■ Description of the task: Tally the lines in the items that contain the string "https", with case counting, and reply with the number alone.

Input data below:

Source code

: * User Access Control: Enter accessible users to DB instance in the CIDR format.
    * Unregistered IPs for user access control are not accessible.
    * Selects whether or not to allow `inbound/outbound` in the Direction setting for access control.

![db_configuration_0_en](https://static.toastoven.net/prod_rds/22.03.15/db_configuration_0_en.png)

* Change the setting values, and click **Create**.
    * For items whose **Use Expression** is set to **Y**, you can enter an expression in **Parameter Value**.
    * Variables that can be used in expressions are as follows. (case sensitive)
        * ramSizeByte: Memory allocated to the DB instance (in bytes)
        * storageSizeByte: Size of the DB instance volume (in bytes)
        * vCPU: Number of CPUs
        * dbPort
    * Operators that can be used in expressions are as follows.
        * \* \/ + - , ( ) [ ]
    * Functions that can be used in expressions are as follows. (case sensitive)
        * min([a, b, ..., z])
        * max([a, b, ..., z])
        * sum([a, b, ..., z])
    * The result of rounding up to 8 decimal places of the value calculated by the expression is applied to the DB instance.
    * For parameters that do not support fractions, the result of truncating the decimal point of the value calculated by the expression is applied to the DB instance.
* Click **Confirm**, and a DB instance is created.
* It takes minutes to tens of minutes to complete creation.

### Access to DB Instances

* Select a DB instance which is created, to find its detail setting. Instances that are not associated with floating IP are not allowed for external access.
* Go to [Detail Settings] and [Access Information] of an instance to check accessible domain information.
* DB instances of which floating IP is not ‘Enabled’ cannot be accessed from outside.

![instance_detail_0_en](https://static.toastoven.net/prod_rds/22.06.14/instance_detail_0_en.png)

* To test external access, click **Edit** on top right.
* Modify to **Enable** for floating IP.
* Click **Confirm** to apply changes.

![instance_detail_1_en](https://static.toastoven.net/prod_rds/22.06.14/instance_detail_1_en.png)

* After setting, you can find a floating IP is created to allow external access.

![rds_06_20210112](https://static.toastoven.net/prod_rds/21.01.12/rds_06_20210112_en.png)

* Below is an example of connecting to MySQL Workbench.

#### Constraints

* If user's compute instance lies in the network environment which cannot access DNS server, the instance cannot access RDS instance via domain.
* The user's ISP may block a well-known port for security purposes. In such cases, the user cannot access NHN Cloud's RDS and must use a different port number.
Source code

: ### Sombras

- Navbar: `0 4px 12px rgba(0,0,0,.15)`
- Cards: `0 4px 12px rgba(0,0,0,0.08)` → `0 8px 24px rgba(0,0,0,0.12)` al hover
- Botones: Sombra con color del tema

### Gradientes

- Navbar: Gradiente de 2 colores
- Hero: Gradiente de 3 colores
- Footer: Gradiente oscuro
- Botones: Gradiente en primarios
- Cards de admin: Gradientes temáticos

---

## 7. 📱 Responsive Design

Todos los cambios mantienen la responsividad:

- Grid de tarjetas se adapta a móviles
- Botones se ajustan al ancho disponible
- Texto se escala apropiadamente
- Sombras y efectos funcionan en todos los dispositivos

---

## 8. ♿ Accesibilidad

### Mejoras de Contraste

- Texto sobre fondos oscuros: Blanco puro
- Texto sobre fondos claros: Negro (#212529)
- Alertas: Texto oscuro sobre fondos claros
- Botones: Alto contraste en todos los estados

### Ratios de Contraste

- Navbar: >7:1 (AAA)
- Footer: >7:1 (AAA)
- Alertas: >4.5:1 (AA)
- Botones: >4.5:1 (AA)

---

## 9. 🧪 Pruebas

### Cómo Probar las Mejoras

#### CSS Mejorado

End of Input data.

■ Answer to the exercise: 4